In vivo interference with the activated protein C pathway has been described as one possible procoagulant effect of LA. 14 Cariou et al showed that the immunoglobulin fractions from patients with LA inhibited the ability of cultured human umbilical endothelial cells to activate purified protein C. 15 Malia et al demonstrated that antiphospholipid antibodies prevented inactivation of FVa by APC and protein S by a one-stage FV clotting assay. 16 Similarly, APC-R determined by a thrombin generation assay is significantly abnormal in patients with antiphospholipid syndrome as compared to control patients. 17 De Laat et al demonstrated that all 11 plasma samples with β2-glycoprotein I-dependent LA had increased resistance to activated protein C and correlated with thrombosis, whereas only 1 of 11 samples with β2-glycoprotein I-independent LA had increased resistance to activated protein C. 18 Acquired APC-R was also detected in 31% of patients with SLE and was a risk factor for thrombosis with odds ratio of 3.36 in another recent study. 19
In our current investigation, we did not assay for antibodies with specificities against protein C or protein S, which could potentially lead to acquired APC-R. However, with 4 parts of FV-deficient plasma added to the patient plasma in the APC-R assay, the effects of any such antibody would have been diluted by the excess protein C and S. Similarly, the addition of excess FV-deficient plasma would also negate the effects of any hemostatic changes in the patient plasma due to an acute thrombotic event or the use of anticoagulant therapy. Thus, the observed acquired APC-R is thought to be a direct interference on the function of activated protein C.

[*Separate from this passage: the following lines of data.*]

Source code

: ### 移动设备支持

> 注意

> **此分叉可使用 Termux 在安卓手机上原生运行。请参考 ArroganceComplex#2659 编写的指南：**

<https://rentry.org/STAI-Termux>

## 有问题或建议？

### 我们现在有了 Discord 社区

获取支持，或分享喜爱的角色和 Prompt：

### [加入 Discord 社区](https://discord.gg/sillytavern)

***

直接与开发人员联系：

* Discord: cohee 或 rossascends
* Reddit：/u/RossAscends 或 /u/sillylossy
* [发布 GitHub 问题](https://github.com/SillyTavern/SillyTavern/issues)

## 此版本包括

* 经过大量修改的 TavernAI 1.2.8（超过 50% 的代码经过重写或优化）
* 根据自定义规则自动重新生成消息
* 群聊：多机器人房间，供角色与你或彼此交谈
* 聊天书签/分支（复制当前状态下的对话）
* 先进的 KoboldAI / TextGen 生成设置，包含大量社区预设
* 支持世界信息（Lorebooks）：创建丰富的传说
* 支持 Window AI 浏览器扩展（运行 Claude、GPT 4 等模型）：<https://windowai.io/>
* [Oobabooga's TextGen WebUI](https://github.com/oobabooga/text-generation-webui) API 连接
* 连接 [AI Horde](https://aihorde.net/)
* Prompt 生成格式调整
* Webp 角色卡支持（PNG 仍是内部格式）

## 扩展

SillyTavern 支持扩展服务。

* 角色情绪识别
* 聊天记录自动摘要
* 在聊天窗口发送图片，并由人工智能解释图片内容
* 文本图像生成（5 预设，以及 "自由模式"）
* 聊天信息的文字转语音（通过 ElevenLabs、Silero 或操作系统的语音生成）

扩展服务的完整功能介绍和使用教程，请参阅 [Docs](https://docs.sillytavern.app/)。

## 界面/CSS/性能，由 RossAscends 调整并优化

In conclusion, our study showed that some patients with lupus anticoagulant have an acquired APC-R, even in the second generation assay. These findings, in light of new evidence, suggest that acquired APC-R may be an in vivo thrombotic mechanism of LA.
Footnotes
The author(s) declared no conflicts of interest with respect to the authorship and/or publication of this article.
The author(s) received no financial support for the research and/or authorship of this article.